Here is the URL, and, in case you can’t pull it up, the story is beneath.
http://www.motherjones.com/blue-marble/2015/09/antibiotic-resistance-report
Continue reading Life after antibiotics

Specifics versus principles

As I watch the political and ideological arguments swirling around us, I really do try to understand why people argue past each other, even when I am one of those arguing. Lack of knowledge of logical fallacies is one reason. Anger is another. But in the middle of the night (I seem to do my best thinking when I’m not here!) I awoke with another. Often one person is arguing from specifics and the other is arguing from general principles.
The example that came to mind was health insurance.
The *principle* is – why should we as individuals have to buy into such a system? Why should we be compelled to have health insurance for the sake of society in general? People should stand on their own feet and not rely on the government all the time. I agree with that principle.
But the *specific* is that Bob Friedman, after my recent hospital stay, said he hoped I had health insurance beyond Medicare, as a big enough hospital bill could destroy me.
Well, I don’t. I resent the cost of insurance, and I think as a nation we are over-insured. When I was an employer, I was always staggered at the cost to the company of paying to provide health insurance for our employees (including ourselves). But, it’s true what Bob pointed out. After a long lifetime of frugal living and productive work, I have savings and investments that should be sufficient, with the help of Social Security, to see me out. But one illness, or a series of illnesses, or some sufficiently great medical emergency could bankrupt me.
It doesn’t even make sense economically, because as soon as I was bankrupt, presumably I would be a charge on the taxpayers as a welfare client.
So there you are, and you can’t resolve the conflict by logic, nor even by insulting all the people on the other side of the issue. If you could, we could resolve all our political issues in battle by facebook, and eliminate the need for insulting each other in election campaigns.

Hating America

[I put this on Facebook first, reversing the usual procedure.]
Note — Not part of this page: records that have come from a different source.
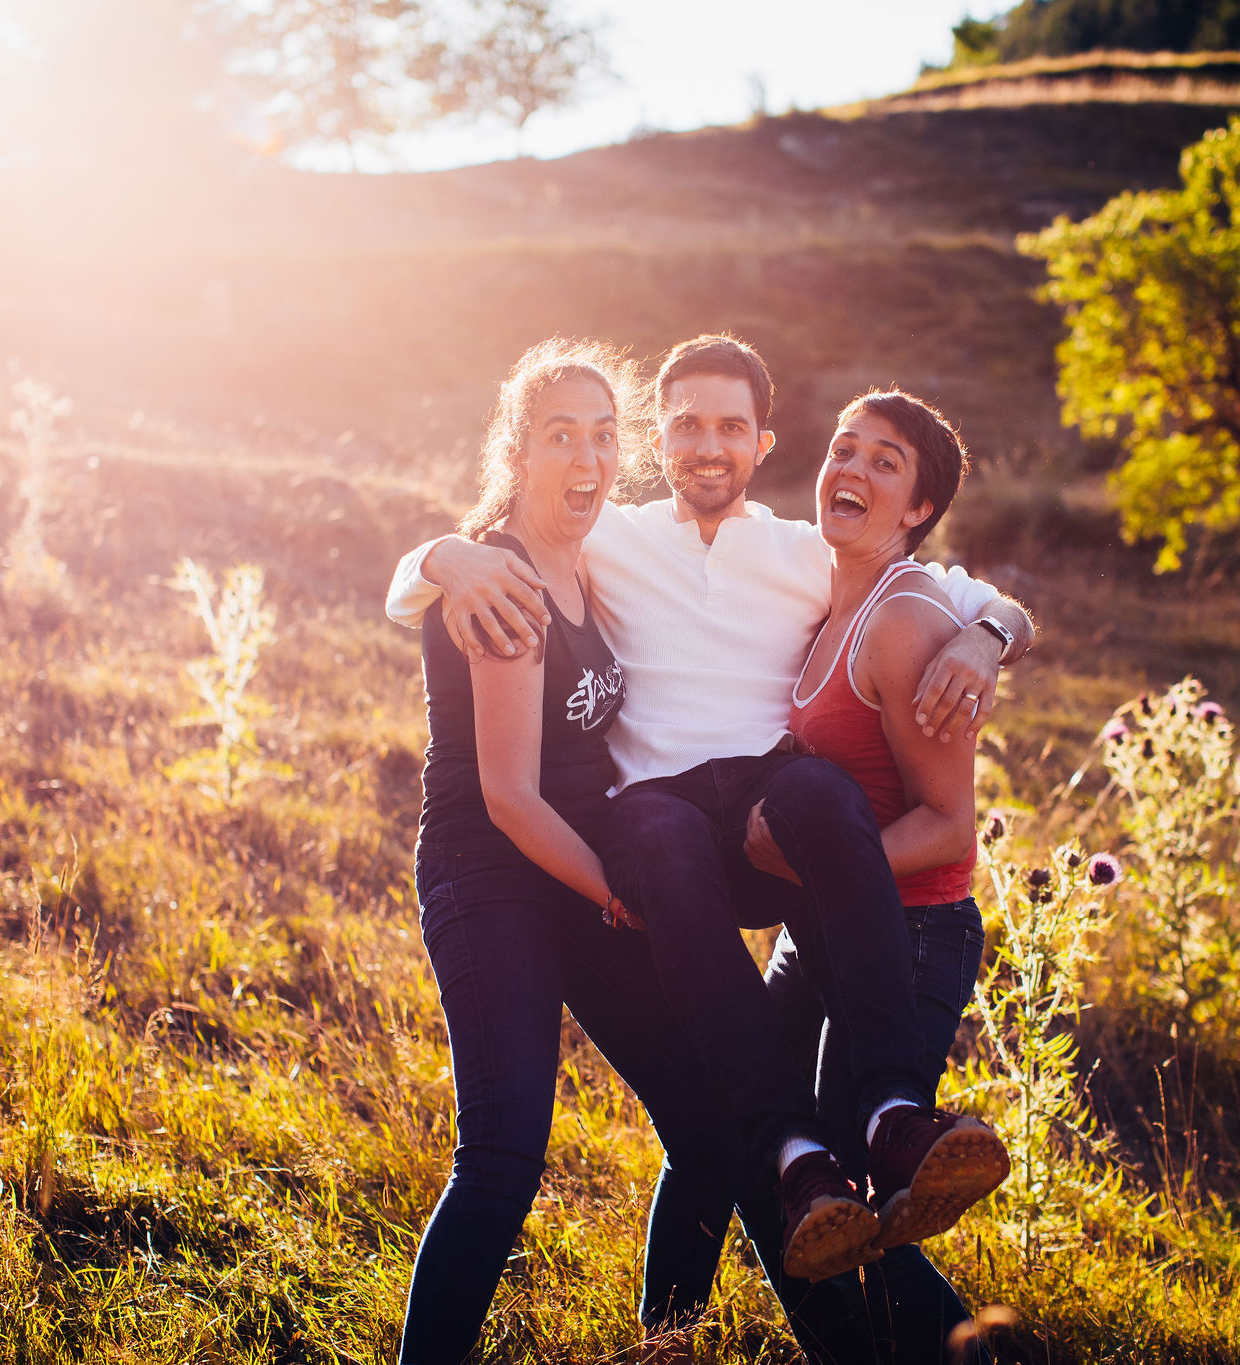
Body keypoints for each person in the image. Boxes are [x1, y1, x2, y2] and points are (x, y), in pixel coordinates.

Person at [388, 336, 1034, 1292]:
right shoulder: (608, 532)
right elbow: (444, 565)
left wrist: (985, 635)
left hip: (759, 809)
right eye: (686, 423)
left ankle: (893, 1110)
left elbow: (971, 593)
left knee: (822, 793)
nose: (708, 444)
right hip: (656, 821)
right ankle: (792, 1155)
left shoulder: (806, 551)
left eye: (732, 425)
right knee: (650, 832)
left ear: (764, 441)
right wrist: (444, 556)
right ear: (658, 438)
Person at [402, 339, 739, 1365]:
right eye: (559, 436)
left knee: (710, 1124)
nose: (585, 458)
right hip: (492, 873)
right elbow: (507, 796)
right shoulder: (503, 578)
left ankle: (663, 1344)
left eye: (603, 436)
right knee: (503, 1158)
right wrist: (615, 894)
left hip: (580, 873)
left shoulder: (588, 558)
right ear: (518, 448)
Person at [741, 389, 997, 1364]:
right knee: (770, 1141)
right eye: (842, 448)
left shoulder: (901, 624)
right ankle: (679, 1330)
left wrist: (820, 874)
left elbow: (947, 829)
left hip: (911, 932)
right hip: (822, 930)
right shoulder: (824, 603)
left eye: (883, 461)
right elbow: (995, 604)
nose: (849, 468)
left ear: (918, 509)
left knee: (868, 1184)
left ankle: (965, 1348)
Listening to the emotion behind people’s rhetoric, rather than the specific words, I have been trying to figure out why so many Facebook posts are so negative, so angry, so certain.
Sure, politics and ideology are often matters of strong opinion. But these days, they are reaching the point of hysteria. I have been wondering why.
Here’s a tentative conclusion: Everybody on the left and right (and even a few people at the center) shares one characteristic. They hate America.
Oh, they don’t think so. They love THEIR IDEA of the America that OUGHT TO exist. But the America that actually exists, which is shot through with flaws, they hate. And it’s a short step from hating imperfection to hating those you see as being responsible for that imperfection. Add fear of losing your imagined love permanently, and you have a recipe for just what we’re seeing.
I was going to list particulars, but perhaps it’s better for everybody to make their own lists.
An old saying has it that “the best is the enemy of the good,” DeMarco’s corollary (made up just this minute) states that an idealized image held too closely leads to hatred of reality, which is always imperfect.
And that, in turn, leads to an uncomfortable question for us all: How much am I letting my love for an idealized America turn into hatred of the America that actually exists? And what can come from hatred but more hatred?
Carl Jung said that condemnation always isolates, and only acceptance heals. Perhaps it is time we stop blaming each other for the fact that America isn’t what it should be, and start holding and spreading our vision of what it yet could be.

[I added a follow-up]

Do you hate America?
I know you don’t *think* you do, but —
Can you love America while hating its people?
Can you love its people if you only love *some* of its people?
Can you love America if you hate those Americans who hold ideas you hate?
So, do you love the *real* America — the one that exists, warts and all — or only the edited version you wish did exist?